Hum, il doit confesser être un peu perdu. Il attend pour des explications, mais elles ne viennent jamais, et il reste là à la fixer un peu bêtement, lui tendant son café accompagné d'un dernier sourire maladroit.
" Bien, je vois. " Conclut-il en époussetant son bas d'uniforme " Lorsque vous vous sentirez prête, n'hésitez pas à demander l'officier Coby. Je vous promets d'écouter tout ce que vous aurez à dire. Et … "
Une douleur lancinante lui traverse soudainement l'épaule droite, et il se tourne vers la jeune femme, une dague à la main, crispée. Jamais il n'oubliera ses grands yeux écarquillés, son air comme surpris, dans un écho parfait de son propre choc, ni les excuses qu'elle lui murmura rapidement avant de s'enfuir, le laissant là, l'épaule sanglante. Il entend comme dans un brouillard les cris de ses collègues et leur assaut de questions, mais il se sent comme cotonneux, absent. Un léger sourire étire ses lèvres. Elle a emmené son café.
Les lumières de la ville sont éblouissantes. Un autre jour, Nami se serait prélassée sur le toit, observant avec délice le faible éclat des étoiles, et les illuminations aveuglantes des buildings. Elle aime se percher en hauteur. Elle aime cette sensation de liberté, alors qu'elle se penche sur le rebord de l'immeuble, à la limite du déséquilibre. Ça lui rappelle la falaise sur la mer, son village natal, et la sensation du vent sur son visage. Ici, il n'y a pas de liberté. Tout au plus un semblant de choix. Une illusion.
Nami donnerait tout ce qu'elle possède pour ne pas être ici, ce soir. Du manteau de Diamante s'écoulent encore de temps en temps quelques gouttes de sang. Et il n'est pas le seul. Elle fait mine de l'ignorer, mais le son lui revient comme dans un écho déformé. Elle sait que ce n'est pas fini, il leur reste encore à observer le clou du spectacle. Ils sont tous tendus. Personne n'aime les funérailles de la family, si ce n'est ce taré de Diamante, depuis longtemps ils ont tous appris à rester sur leur garde. Et puis il y a Doflamingo. Doflamingo et la force qu'il met dans son sourire carnassier. Il déchiqueterait la chair d'un homme avec ses dents, avec la force avec laquelle il force sur sa mâchoire, modèle son sourire pour le maintenir, sans faiblir un instant. Ce sourire, c'est sa marque de fabrique, le signe avant coureur d'un carnage. Et Nami, elle, revoit encore le jeune homme aux cheveux rosés de cette après-midi. Son café avait un goût amer. Il était stupide. Mais gentil. Des flashs dansent sous ses yeux. Elle l'imagine, un instant, allongé dans une marre de sang, tentant encore de fuir, rampant au sol, la jambe réduite en charpie, et retient la bile qui remonte le long de sa gorge. Une épaule même en charpie vaut mieux qu'une vie perdue au milieu de ce carnage. Elle aurait pu trouver mieux. Elle a paniqué.

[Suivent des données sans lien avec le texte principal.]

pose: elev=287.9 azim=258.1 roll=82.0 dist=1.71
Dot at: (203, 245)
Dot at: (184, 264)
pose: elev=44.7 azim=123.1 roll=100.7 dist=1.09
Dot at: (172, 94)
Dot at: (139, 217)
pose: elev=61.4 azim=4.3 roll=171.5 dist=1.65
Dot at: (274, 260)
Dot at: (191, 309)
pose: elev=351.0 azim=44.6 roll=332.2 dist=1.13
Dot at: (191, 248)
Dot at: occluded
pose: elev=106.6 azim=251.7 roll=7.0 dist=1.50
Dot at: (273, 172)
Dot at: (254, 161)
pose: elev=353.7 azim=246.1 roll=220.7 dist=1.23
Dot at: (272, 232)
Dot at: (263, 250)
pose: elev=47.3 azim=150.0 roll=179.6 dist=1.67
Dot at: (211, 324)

" Il est temps de passer au clou du spectacle !" s'exclame soudainement Doflamingo dans un ample mouvement de son manteau de plumes " Baby 5, enclenche les feux d'artifices !" ordonne-t-il
Et ainsi fut détruit le commissariat, d'une simple pression sur un bouton. C'en deviendrait presque anticlimatique. Mais même après tout ce temps, la facilité qu'a la family a tout détruire autour d'elle la fascine autant qu'elle la terrifie. Elle observe silencieusement de son perchoir les murs qui s'effondrent, les flammes qui se nourrissent et grandissent. Elle entend encore quelques cris lointains. Étonnant qu'ils en aient laissé certains en état de hurler. Elle connait ces gens. Elle les a vu tuer, torturer et s'amuser de la souffrance d'autrui. Et Nami aimerait vraiment pouvoir blâmer Smoker pour ne pas avoir su empêcher ça. Mais elle savait que ça arriverait. Elle aurait pu agir. Elle ne l'a pas fait. Elle est aussi coupable que Diamante et son manteau de sang. Quelque part en enfer, Trébol est sûrement en train d'en rire.